Out of the listing below, copy every line that carries the string "cooker".

▸ **Given records**:
________________________________________
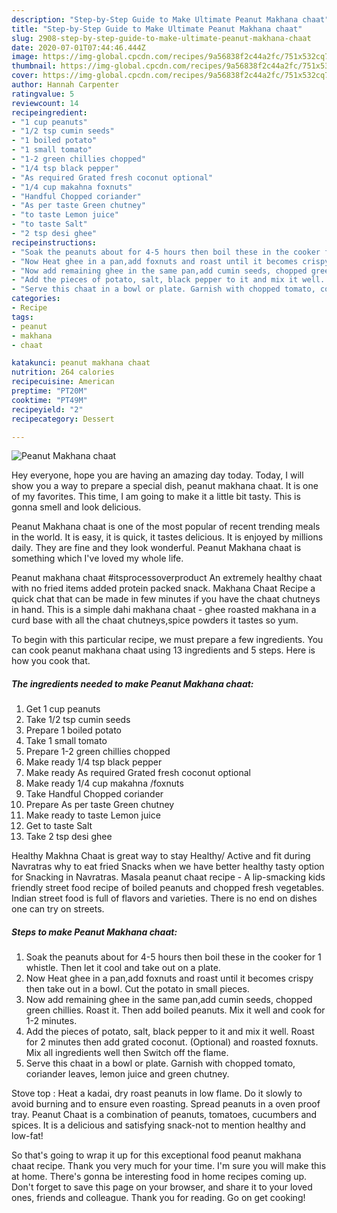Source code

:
```yaml
---
description: "Step-by-Step Guide to Make Ultimate Peanut Makhana chaat"
title: "Step-by-Step Guide to Make Ultimate Peanut Makhana chaat"
slug: 2908-step-by-step-guide-to-make-ultimate-peanut-makhana-chaat
date: 2020-07-01T07:44:46.444Z
image: https://img-global.cpcdn.com/recipes/9a56838f2c44a2fc/751x532cq70/peanut-makhana-chaat-recipe-main-photo.jpg
thumbnail: https://img-global.cpcdn.com/recipes/9a56838f2c44a2fc/751x532cq70/peanut-makhana-chaat-recipe-main-photo.jpg
cover: https://img-global.cpcdn.com/recipes/9a56838f2c44a2fc/751x532cq70/peanut-makhana-chaat-recipe-main-photo.jpg
author: Hannah Carpenter
ratingvalue: 5
reviewcount: 14
recipeingredient:
- "1 cup peanuts"
- "1/2 tsp cumin seeds"
- "1 boiled potato"
- "1 small tomato"
- "1-2 green chillies chopped"
- "1/4 tsp black pepper"
- "As required Grated fresh coconut optional"
- "1/4 cup makahna foxnuts"
- "Handful Chopped coriander"
- "As per taste Green chutney"
- "to taste Lemon juice"
- "to taste Salt"
- "2 tsp desi ghee"
recipeinstructions:
- "Soak the peanuts about for 4-5 hours then boil these in the cooker for 1 whistle. Then let it cool and take out on a plate."
- "Now Heat ghee in a pan,add foxnuts and roast until it becomes crispy then take out in a bowl. Cut the potato in small pieces."
- "Now add remaining ghee in the same pan,add cumin seeds, chopped green chillies. Roast it. Then add boiled peanuts. Mix it well and cook for 1-2 minutes."
- "Add the pieces of potato, salt, black pepper to it and mix it well. Roast for 2 minutes then add grated coconut. (Optional) and roasted foxnuts. Mix all ingredients well then Switch off the flame."
- "Serve this chaat in a bowl or plate. Garnish with chopped tomato, coriander leaves, lemon juice and green chutney."
categories:
- Recipe
tags:
- peanut
- makhana
- chaat

katakunci: peanut makhana chaat 
nutrition: 264 calories
recipecuisine: American
preptime: "PT20M"
cooktime: "PT49M"
recipeyield: "2"
recipecategory: Dessert

---
```



![Peanut Makhana chaat](https://img-global.cpcdn.com/recipes/9a56838f2c44a2fc/751x532cq70/peanut-makhana-chaat-recipe-main-photo.jpg)

Hey everyone, hope you are having an amazing day today. Today, I will show you a way to prepare a special dish, peanut makhana chaat. It is one of my favorites. This time, I am going to make it a little bit tasty. This is gonna smell and look delicious.

Peanut Makhana chaat is one of the most popular of recent trending meals in the world. It is easy, it is quick, it tastes delicious. It is enjoyed by millions daily. They are fine and they look wonderful. Peanut Makhana chaat is something which I've loved my whole life.

Peanut makhana chaat #itsprocessoverproduct An extremely healthy chaat with no fried items added protein packed snack. Makhana Chaat Recipe a quick chat that can be made in few minutes if you have the chaat chutneys in hand. This is a simple dahi makhana chaat - ghee roasted makhana in a curd base with all the chaat chutneys,spice powders it tastes so yum.


To begin with this particular recipe, we must prepare a few ingredients. You can cook peanut makhana chaat using 13 ingredients and 5 steps. Here is how you cook that.

<!--inarticleads1-->

##### The ingredients needed to make Peanut Makhana chaat:

1. Get 1 cup peanuts
1. Take 1/2 tsp cumin seeds
1. Prepare 1 boiled potato
1. Take 1 small tomato
1. Prepare 1-2 green chillies chopped
1. Make ready 1/4 tsp black pepper
1. Make ready As required Grated fresh coconut optional
1. Make ready 1/4 cup makahna /foxnuts
1. Take Handful Chopped coriander
1. Prepare As per taste Green chutney
1. Make ready to taste Lemon juice
1. Get to taste Salt
1. Take 2 tsp desi ghee


Healthy Makhna Chaat is great way to stay Healthy/ Active and fit during Navratras why to eat fried Snacks when we have better healthy tasty option for Snacking in Navratras. Masala peanut chaat recipe - A lip-smacking kids friendly street food recipe of boiled peanuts and chopped fresh vegetables. Indian street food is full of flavors and varieties. There is no end on dishes one can try on streets. 

<!--inarticleads2-->

##### Steps to make Peanut Makhana chaat:

1. Soak the peanuts about for 4-5 hours then boil these in the cooker for 1 whistle. Then let it cool and take out on a plate.
1. Now Heat ghee in a pan,add foxnuts and roast until it becomes crispy then take out in a bowl. Cut the potato in small pieces.
1. Now add remaining ghee in the same pan,add cumin seeds, chopped green chillies. Roast it. Then add boiled peanuts. Mix it well and cook for 1-2 minutes.
1. Add the pieces of potato, salt, black pepper to it and mix it well. Roast for 2 minutes then add grated coconut. (Optional) and roasted foxnuts. Mix all ingredients well then Switch off the flame.
1. Serve this chaat in a bowl or plate. Garnish with chopped tomato, coriander leaves, lemon juice and green chutney.


Stove top : Heat a kadai, dry roast peanuts in low flame. Do it slowly to avoid burning and to ensure even roasting. Spread peanuts in a oven proof tray. Peanut Chaat is a combination of peanuts, tomatoes, cucumbers and spices. It is a delicious and satisfying snack-not to mention healthy and low-fat! 

So that's going to wrap it up for this exceptional food peanut makhana chaat recipe. Thank you very much for your time. I'm sure you will make this at home. There's gonna be interesting food in home recipes coming up. Don't forget to save this page on your browser, and share it to your loved ones, friends and colleague. Thank you for reading. Go on get cooking!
________________________________________
▸ **Output for this exercise**:
- "Soak the peanuts about for 4-5 hours then boil these in the cooker for 1 whistle. Then let it cool and take out on a plate."
1. Soak the peanuts about for 4-5 hours then boil these in the cooker for 1 whistle. Then let it cool and take out on a plate.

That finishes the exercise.